(Page extract):
◇ ◇ ◇ ◇ ◇

# Samsung CXL-3175FN: Scan to Email setup



## dr_s_bos (Aug 10, 2008)

Hi,
just bought a Samsung CXL-3175 Color Laser Printer/Scanner/Fax, great device, works fine! The only problem I have is the setup of the scan to email function: entered all the user data for my pop3/smtp email account but still keep getting error messages (SMTP error).

The manual says exactly nothing about this, therefore my question: has anybody encountered a similar problem? And recommendations?

Thanks
Sascha


----------



## lally (Sep 10, 2008)

I have same problem i am using gmail settings, i called samsung tech he could not help. Is anyone figure it out how to setup smtp in the this 3175fn printer. recieve faxes by email.


----------



## jcoenen (Dec 18, 2008)

Hi, just got a 3170FN (same as the 3175 but in grey). I, also, wasn't successfull with either gmail or yahoo configuration. 
On the other hand, using a local mail server (without authentication) or my DSL service provider smtp server, it worked like a breeze. 
I also raised the question to Samsung but got the usual no-answer reply for the front desk (ie. non technical). 

Now, the difference between gmail/yahoo and my ISP server being at the connection layer level, I suspect that the SMTP agent in the printer does not cope with SSL/TLS required by google and yahoo.

The same thing happen with my modem/router (AVM fritzbox), but the maker has a released a new firmware to correct this (beta for now). Should this be the reason, we can only hope that Samsung will provide a new firmware in the future compatible with these mail providers. 

Obviously, these printers being aimed at home user or small businesses, customers which normally relies on such mail provider (vs own mail servers), use of google/yahoo server is therefore a must.

Regards,

JP


----------

◇ ◇ ◇ ◇ ◇

Named joint coordinates:
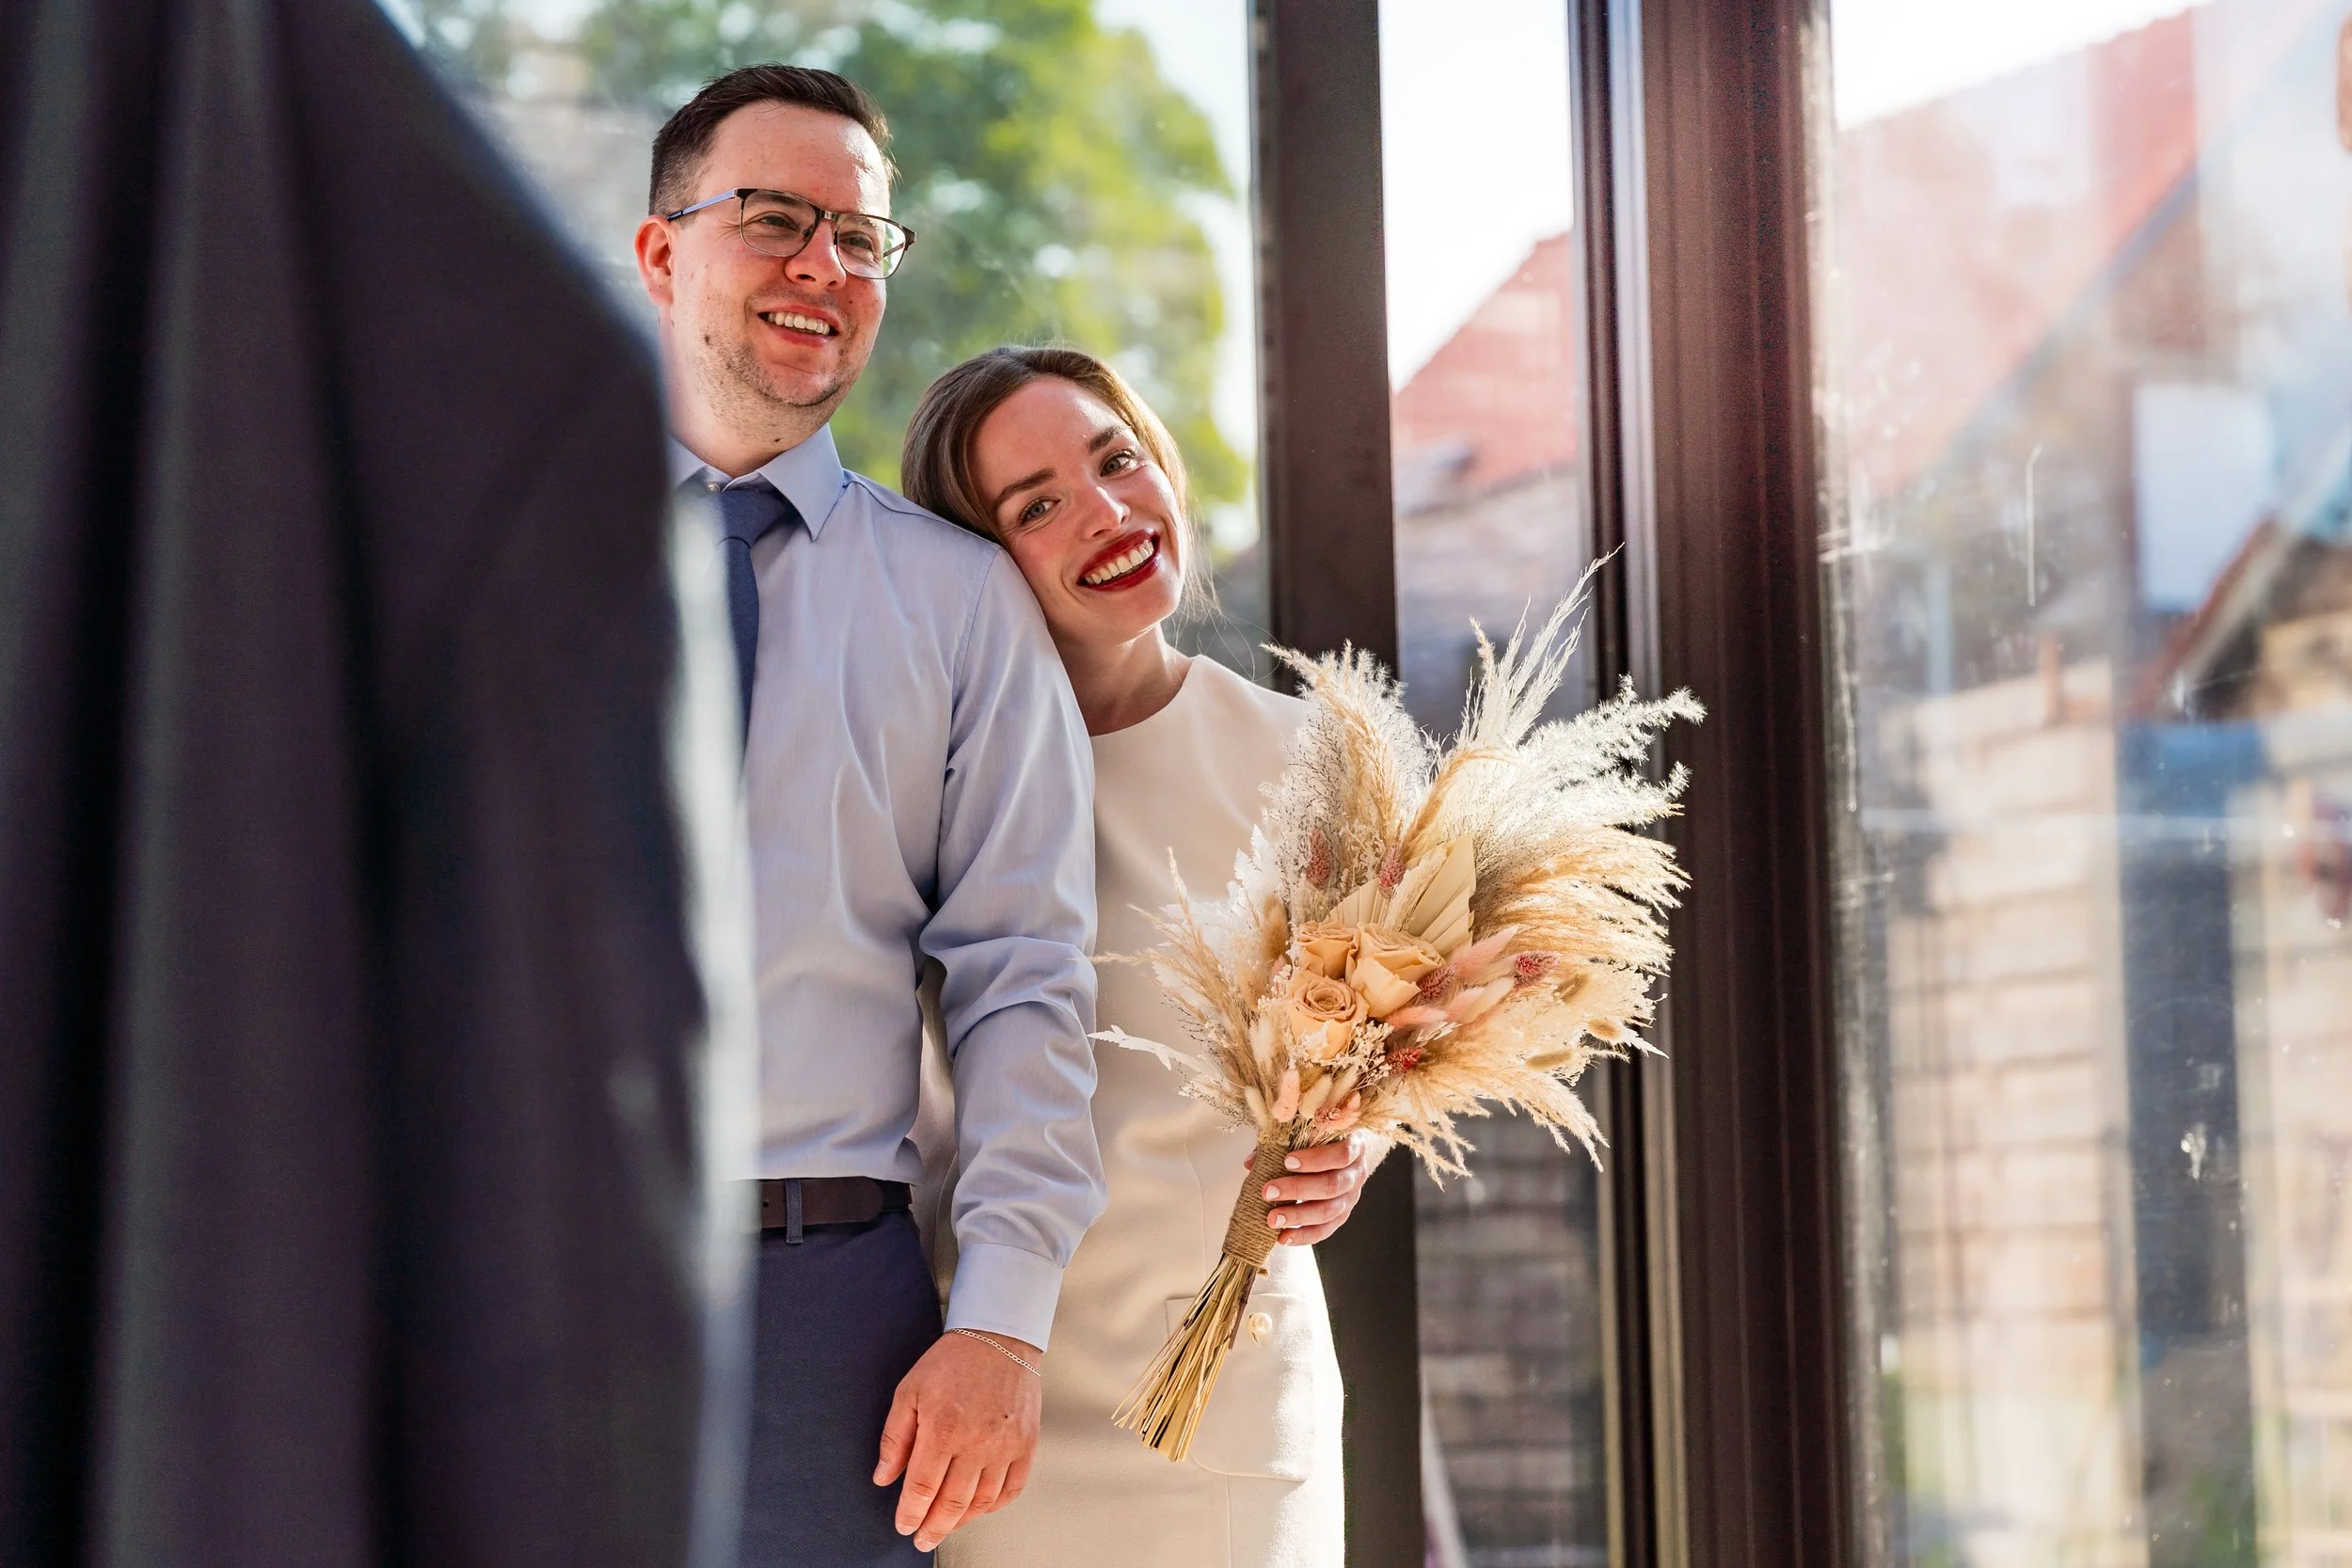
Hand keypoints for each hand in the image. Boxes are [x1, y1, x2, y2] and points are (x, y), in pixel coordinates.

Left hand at [874, 1331, 1041, 1550]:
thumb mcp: (910, 1391)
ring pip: (982, 1502)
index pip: (923, 1488)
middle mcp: (976, 1443)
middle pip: (952, 1504)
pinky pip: (1012, 1488)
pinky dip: (994, 1506)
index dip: (911, 1513)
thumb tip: (884, 1477)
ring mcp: (1005, 1446)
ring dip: (961, 1522)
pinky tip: (980, 1509)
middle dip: (933, 1528)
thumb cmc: (952, 1361)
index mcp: (943, 1429)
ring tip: (947, 1527)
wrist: (999, 1338)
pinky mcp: (1026, 1444)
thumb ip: (895, 1438)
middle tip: (922, 1539)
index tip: (904, 1525)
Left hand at [1253, 1131, 1385, 1245]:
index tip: (1287, 1161)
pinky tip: (1283, 1237)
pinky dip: (1303, 1235)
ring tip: (1272, 1219)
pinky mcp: (1342, 1216)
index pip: (1340, 1154)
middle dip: (1297, 1190)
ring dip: (1298, 1216)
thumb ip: (1282, 1142)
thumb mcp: (1308, 1132)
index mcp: (1354, 1146)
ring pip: (1328, 1211)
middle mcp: (1356, 1174)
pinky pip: (1325, 1230)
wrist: (1349, 1152)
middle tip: (1268, 1192)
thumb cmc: (1322, 1139)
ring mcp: (1351, 1198)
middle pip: (1332, 1185)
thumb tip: (1251, 1163)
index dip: (1315, 1160)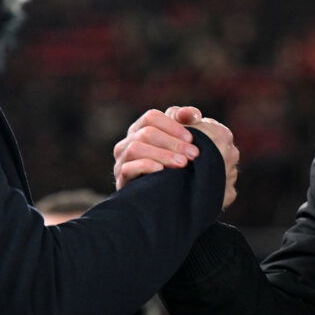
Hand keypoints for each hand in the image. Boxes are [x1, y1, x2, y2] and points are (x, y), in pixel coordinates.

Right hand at [113, 106, 238, 209]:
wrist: (162, 201)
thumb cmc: (174, 165)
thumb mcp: (182, 144)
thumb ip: (187, 124)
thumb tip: (193, 114)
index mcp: (140, 130)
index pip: (151, 117)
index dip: (172, 125)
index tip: (192, 138)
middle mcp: (127, 143)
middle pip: (146, 132)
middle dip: (172, 142)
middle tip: (193, 154)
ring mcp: (122, 161)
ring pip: (136, 147)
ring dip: (162, 154)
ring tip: (182, 164)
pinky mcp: (121, 180)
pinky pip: (129, 168)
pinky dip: (146, 166)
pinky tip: (162, 171)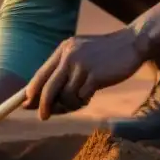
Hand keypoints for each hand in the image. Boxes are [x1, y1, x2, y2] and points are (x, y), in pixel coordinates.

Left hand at [24, 28, 145, 120]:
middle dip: (43, 106)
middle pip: (47, 88)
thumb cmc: (106, 53)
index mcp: (64, 49)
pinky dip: (84, 100)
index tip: (27, 105)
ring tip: (81, 99)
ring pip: (65, 96)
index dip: (31, 92)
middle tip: (43, 117)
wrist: (133, 42)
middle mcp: (69, 55)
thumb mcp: (82, 53)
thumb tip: (46, 95)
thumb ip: (65, 69)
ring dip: (71, 104)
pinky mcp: (95, 75)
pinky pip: (81, 97)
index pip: (40, 74)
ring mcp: (82, 65)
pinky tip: (91, 95)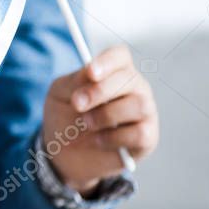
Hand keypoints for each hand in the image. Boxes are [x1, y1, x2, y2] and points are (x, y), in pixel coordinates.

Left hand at [41, 45, 158, 195]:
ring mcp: (144, 111)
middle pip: (129, 79)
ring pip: (139, 104)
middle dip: (99, 92)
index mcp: (113, 70)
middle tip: (77, 104)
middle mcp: (134, 87)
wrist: (65, 152)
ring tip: (86, 123)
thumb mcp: (60, 94)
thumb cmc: (65, 116)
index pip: (120, 56)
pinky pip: (139, 133)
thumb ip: (74, 81)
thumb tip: (91, 73)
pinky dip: (113, 138)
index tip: (91, 73)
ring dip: (106, 115)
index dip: (107, 62)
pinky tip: (98, 140)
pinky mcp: (147, 137)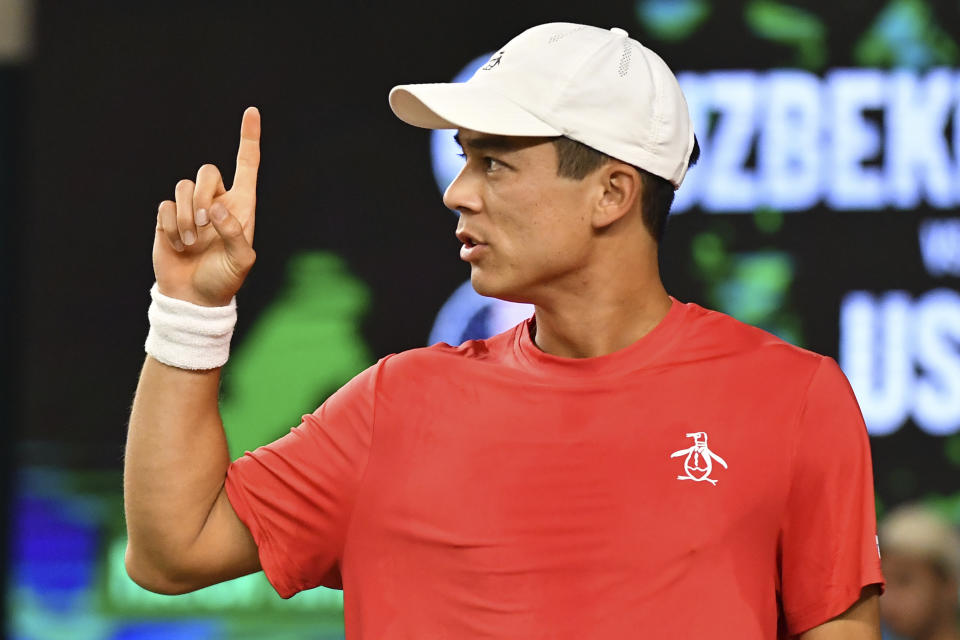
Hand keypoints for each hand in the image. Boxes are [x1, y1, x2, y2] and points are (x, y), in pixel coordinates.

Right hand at [153, 107, 260, 305]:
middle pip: (207, 170)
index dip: (249, 138)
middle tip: (204, 226)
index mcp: (241, 206)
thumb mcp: (242, 262)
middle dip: (203, 195)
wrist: (193, 298)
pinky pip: (164, 206)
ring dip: (185, 217)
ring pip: (182, 187)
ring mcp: (190, 209)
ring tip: (190, 243)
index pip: (247, 165)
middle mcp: (216, 202)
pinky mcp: (168, 218)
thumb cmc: (224, 280)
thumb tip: (216, 209)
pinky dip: (170, 226)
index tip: (251, 111)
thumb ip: (235, 235)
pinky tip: (177, 245)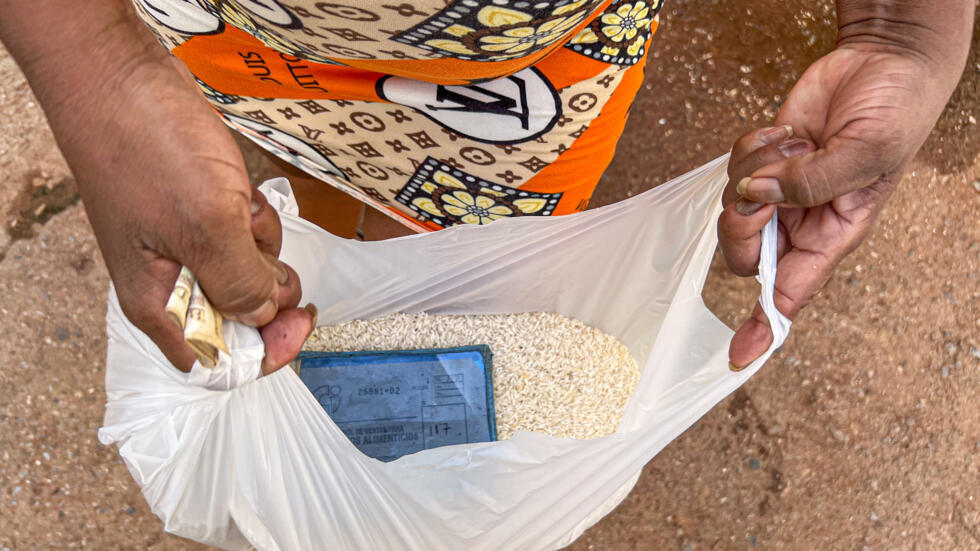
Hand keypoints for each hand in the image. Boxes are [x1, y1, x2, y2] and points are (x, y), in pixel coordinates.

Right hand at [60, 57, 314, 373]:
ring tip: (238, 204)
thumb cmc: (144, 147)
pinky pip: (244, 232)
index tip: (296, 322)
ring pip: (250, 269)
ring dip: (260, 240)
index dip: (264, 350)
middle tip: (261, 246)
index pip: (219, 360)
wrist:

◇ ◇ ◇ ◇ ◇

(Assigned task): In the scan-to-email forum thread, which mail servers worked for jcoenen's 3170FN?

(Finished exercise): A local mail server without authentication, and the DSL service provider's SMTP server.